# Selected excerpt:
◇ ◇ ◇ ◇

StampedLock Mechanism

StampedLock (Java 8+)

Designed for extreme read-heavy workloads. Optimistic reads don't acquire any lock --- just a "stamp" (version number). Not based on AQS --- uses its own 64-bit long state with custom spin/park logic.

Key characteristics:

Not AQS-based --- standalone class with its own volatile long state, WNode wait queue, and spin/park logic. AQS's 32-bit int can't hold the 64-bit stamp+readers+WBIT layout, and AQS has no concept of optimistic reads.
Not reentrant --- no owner tracking, no per-thread hold count. Reentrant writeLock() deadlocks. Reentrant readLock() deadlocks if a writer is waiting.
No fair mode --- always unfair. Readers barge via CAS without checking the wait queue. Writers can be starved by a continuous stream of readers.
Not a subclass of Lock --- doesn't implement java.util.concurrent.locks.Lock. Uses stamp-based API (long writeLock() / unlockWrite(stamp)) instead of lock() / unlock().

AQS-based: Not AQS-based:
├── ReentrantLock ├── StampedLock (custom 64-bit state)
├── ReentrantReadWriteLock
├── Semaphore
├── CountDownLatch
└── CyclicBarrier (uses RL)

Document Structure:

[Three Modes](#Three Modes) --- Optimistic read, read lock, write lock
[State Layout](#State Layout) --- 64-bit state, constants, stamp semantics
[Optimistic Read Internals](#Optimistic Read Internals) --- tryOptimisticRead, validate, VarHandle.acquireFence()

◇ ◇ ◇ ◇

# Exercise directions:
Quote the StampedLock overview in full, word for word. Rely only on the StampedLock overview above.

◇ ◇ ◇ ◇

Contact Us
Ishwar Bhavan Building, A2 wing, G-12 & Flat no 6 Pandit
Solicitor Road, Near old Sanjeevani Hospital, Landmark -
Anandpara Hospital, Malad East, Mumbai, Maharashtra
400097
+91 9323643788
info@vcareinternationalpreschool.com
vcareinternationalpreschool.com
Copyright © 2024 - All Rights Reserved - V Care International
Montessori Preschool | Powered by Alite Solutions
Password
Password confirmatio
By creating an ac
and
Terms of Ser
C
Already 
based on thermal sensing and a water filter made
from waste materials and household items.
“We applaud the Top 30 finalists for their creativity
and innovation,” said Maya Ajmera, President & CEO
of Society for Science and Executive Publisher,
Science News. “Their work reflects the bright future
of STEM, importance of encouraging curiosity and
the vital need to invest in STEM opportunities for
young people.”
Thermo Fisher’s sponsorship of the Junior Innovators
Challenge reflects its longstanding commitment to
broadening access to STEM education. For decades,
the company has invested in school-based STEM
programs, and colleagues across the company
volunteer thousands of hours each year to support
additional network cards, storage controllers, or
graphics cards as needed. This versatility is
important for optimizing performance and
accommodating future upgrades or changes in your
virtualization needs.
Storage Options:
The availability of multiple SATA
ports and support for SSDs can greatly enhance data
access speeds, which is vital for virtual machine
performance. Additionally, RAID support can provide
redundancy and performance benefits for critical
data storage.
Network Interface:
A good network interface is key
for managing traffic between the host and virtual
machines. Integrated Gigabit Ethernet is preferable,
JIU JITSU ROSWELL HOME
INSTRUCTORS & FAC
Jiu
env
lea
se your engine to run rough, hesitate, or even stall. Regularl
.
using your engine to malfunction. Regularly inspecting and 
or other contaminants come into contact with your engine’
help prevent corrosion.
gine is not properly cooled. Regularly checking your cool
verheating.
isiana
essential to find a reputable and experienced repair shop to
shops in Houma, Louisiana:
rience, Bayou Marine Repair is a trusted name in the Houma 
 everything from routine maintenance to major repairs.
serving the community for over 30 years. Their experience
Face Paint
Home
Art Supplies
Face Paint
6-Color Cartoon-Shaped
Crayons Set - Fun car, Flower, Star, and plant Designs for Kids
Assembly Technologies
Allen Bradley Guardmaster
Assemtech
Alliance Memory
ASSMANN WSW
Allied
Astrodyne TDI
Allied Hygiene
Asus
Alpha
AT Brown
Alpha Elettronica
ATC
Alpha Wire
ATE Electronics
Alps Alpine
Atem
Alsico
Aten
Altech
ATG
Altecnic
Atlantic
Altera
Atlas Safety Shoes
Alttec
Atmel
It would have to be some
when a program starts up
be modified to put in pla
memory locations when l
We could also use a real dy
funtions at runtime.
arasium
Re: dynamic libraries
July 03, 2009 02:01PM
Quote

◇ ◇ ◇ ◇

# Answer below:
StampedLock Mechanism

StampedLock (Java 8+)

Designed for extreme read-heavy workloads. Optimistic reads don't acquire any lock --- just a "stamp" (version number). Not based on AQS --- uses its own 64-bit long state with custom spin/park logic.

Key characteristics:

Not AQS-based --- standalone class with its own volatile long state, WNode wait queue, and spin/park logic. AQS's 32-bit int can't hold the 64-bit stamp+readers+WBIT layout, and AQS has no concept of optimistic reads.
Not reentrant --- no owner tracking, no per-thread hold count. Reentrant writeLock() deadlocks. Reentrant readLock() deadlocks if a writer is waiting.
No fair mode --- always unfair. Readers barge via CAS without checking the wait queue. Writers can be starved by a continuous stream of readers.
Not a subclass of Lock --- doesn't implement java.util.concurrent.locks.Lock. Uses stamp-based API (long writeLock() / unlockWrite(stamp)) instead of lock() / unlock().

AQS-based: Not AQS-based:
├── ReentrantLock ├── StampedLock (custom 64-bit state)
├── ReentrantReadWriteLock
├── Semaphore
├── CountDownLatch
└── CyclicBarrier (uses RL)

Document Structure:

[Three Modes](#Three Modes) --- Optimistic read, read lock, write lock
[State Layout](#State Layout) --- 64-bit state, constants, stamp semantics
[Optimistic Read Internals](#Optimistic Read Internals) --- tryOptimisticRead, validate, VarHandle.acquireFence()